Hotel Tech-in is our regular feature that takes a closer look at emerging technology in the hospitality industry.
At the Renaissance Las Vegas Hotel, there are two assistants named Elvis and Priscilla.
Elvis and Priscilla pick up orders from the front desk and deliver them to guests. They show up at guests’ rooms when they ask for more towels or toilet paper. They bring Wi-Fi into zones with no service, and they even go into “mingle” mode.
The thing about Elvis and Priscilla, though, is that they’re robots. And despite the fact that they lack a pulse, guests still love their service. “[I] had an awesome robot deliver my room service,” reads one Yelp review. “So fun to have robots deliver things to the room,” reads another.
“I think the biggest surprise to me [...] is the emotional connection that guests and staff alike have with the robots,” Michael O’Donnell, CEO of Relay Robotics, told Hotel Dive. The San Jose, California-based company has been putting robots — which serve as everything from assistants to entertainment — in hotels since 2014.
In the years since, the robots have joined hotels by Marriott, Hilton, IHG and Wyndham across the country. And they’ve undergone several upgrades. The most recent: the newly launched Relay 2, which offers a 10-gallon payload for even bigger deliveries.

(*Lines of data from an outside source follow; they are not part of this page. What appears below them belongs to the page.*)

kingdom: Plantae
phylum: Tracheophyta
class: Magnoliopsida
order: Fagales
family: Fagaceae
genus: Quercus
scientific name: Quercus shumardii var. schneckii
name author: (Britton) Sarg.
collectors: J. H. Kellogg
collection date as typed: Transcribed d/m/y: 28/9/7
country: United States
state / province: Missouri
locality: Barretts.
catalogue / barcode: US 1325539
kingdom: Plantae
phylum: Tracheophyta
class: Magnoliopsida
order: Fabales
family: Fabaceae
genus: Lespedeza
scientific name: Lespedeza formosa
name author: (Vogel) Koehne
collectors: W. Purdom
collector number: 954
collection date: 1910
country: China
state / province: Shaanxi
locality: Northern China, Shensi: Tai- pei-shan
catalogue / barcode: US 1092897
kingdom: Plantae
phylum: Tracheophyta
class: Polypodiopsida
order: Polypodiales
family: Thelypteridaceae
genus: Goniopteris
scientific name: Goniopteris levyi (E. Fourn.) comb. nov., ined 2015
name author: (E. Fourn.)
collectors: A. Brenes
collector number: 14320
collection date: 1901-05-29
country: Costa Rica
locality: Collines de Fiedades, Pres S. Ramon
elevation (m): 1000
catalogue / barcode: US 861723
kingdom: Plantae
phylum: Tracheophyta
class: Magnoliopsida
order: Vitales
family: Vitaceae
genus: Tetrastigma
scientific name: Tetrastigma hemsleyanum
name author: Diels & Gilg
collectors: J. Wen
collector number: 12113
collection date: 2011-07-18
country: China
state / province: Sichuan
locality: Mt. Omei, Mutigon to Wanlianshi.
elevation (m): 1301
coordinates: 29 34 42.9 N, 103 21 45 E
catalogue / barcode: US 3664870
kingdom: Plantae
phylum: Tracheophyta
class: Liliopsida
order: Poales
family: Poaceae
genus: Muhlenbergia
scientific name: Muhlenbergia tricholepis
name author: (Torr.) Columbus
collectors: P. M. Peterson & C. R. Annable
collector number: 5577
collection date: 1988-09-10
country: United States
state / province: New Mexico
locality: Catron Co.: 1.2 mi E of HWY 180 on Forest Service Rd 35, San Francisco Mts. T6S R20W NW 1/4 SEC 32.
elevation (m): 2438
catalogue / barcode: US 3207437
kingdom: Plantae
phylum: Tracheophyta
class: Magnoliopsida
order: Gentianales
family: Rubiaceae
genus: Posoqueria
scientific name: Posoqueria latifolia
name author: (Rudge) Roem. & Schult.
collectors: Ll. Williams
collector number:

The company says its robots have completed over one million deliveries to date worldwide.
While these butlers-on-wheels may have raised eyebrows at first, they’ve proved successful enough that Relay is moving past the introductory phase into what O’Donnell calls “full-on growth mode.”
The case for robots
O’Donnell said Relay robots don’t replace staffers; they make staffers’ jobs more efficient — particularly as many are facing longer hours and heavier workloads amid the hotel industry’s labor shortage.
“Even a full-service hotel may only have one person working behind the front desk at night,” he said. “And what do you do when someone calls for more towels or something to eat? Do you shut the front desk down, or lock the front door, and go up to make a delivery?”
Deliveries have become more common in recent years, as guests increasingly opt for takeout options. Some hotel chains have capitalized on this trend: Last month, Grubhub entered into a partnership with roughly 500 of Hilton’s Homewood Suites to streamline deliveries to the hotel chain’s guests. Marriott offers extra Marriott Bonvoy points to guests ordering via Uber Eats, and DoorDash has partnered with Wyndham. Chip Rogers, president and CEO of the American Hotel and Lodging Association, previously told Hotel Dive that “Americans became extremely comfortable during the pandemic about getting food delivered to them, and this has transferred its way into the hotel industry.”
The Relay 2, which was designed with hotelier feedback in mind, helps hotel staff deliver larger food deliveries. “We just did a trial with lunch for, like, eight people,” O’Donnell said. “And [the robots] can do it.”
He added that the robots keep non-guests out of the hotels’ properties too, by replacing the need for delivery drivers to deliver to hotel rooms themselves.
The robots can ride elevators by themselves, and when they arrive at guests’ rooms, open their own compartments to allow guests to grab their food.
While deliveries are a cornerstone of the robots’ service, they’ve been used for a variety of purposes — and in a variety of hotels.
“What's interesting is it's really a cross section of high-end to lower-end,” O’Donnell said. Higher-end hotels often use them as an amenity to enhance the guest experience — O’Donnell noted one that delivers plush toys to children — whereas those on the economy end often see the robots as “a key, integral member of the staff,” he said.
What robots are used for differs by property, but most hotels that use them have one or two. Some of them prompt guests for hotel feedback on their stay after making a delivery, allowing managers to then address any concerns. Other hotels use robots to deliver goods from their on-property marketplaces or to “greet” guests in the lobby.
How it works
Relay’s model is subscription-based. O’Donnell said it’s a monthly fee that usually works out to $75,000 over three years, with all maintenance and support costs included.
When a hotel manager decides to make the investment, Relay works with the property to map it for the robots and train staff on how to use them. Then, Relay pivots to liaising primarily with the companies that run and maintain hotels’ facilities.
“Who we really work with are the service companies,” O’Donnell said, noting Relay works frequently with elevator operators to ensure their robots have a smooth ride.
O’Donnell expects Relay’s product line will expand as it continues to refine and develop technologies. There are possibilities for restaurant-focused robots with the ability to open shelves, bigger robots to carry even larger deliveries and, of course, vacuuming robots, which are already popular in homes. “We're looking at all those different types of robots,” he said.
As robots that can make deliveries and navigate complex facilities on their own, Relay’s robots have a lot of potential use cases. The company does operate robots in one other field, healthcare, where their sterile nature and increasingly large payloads come in handy.
Hospitality, though, remains core to the company’s mission. O’Donnell credited the robots’ popularity in hotels to “a perfect storm of a huge market, technology getting really good and hoteliers dealing with his labor shortage.”
“It just made a lot of sense,” O’Donnell said.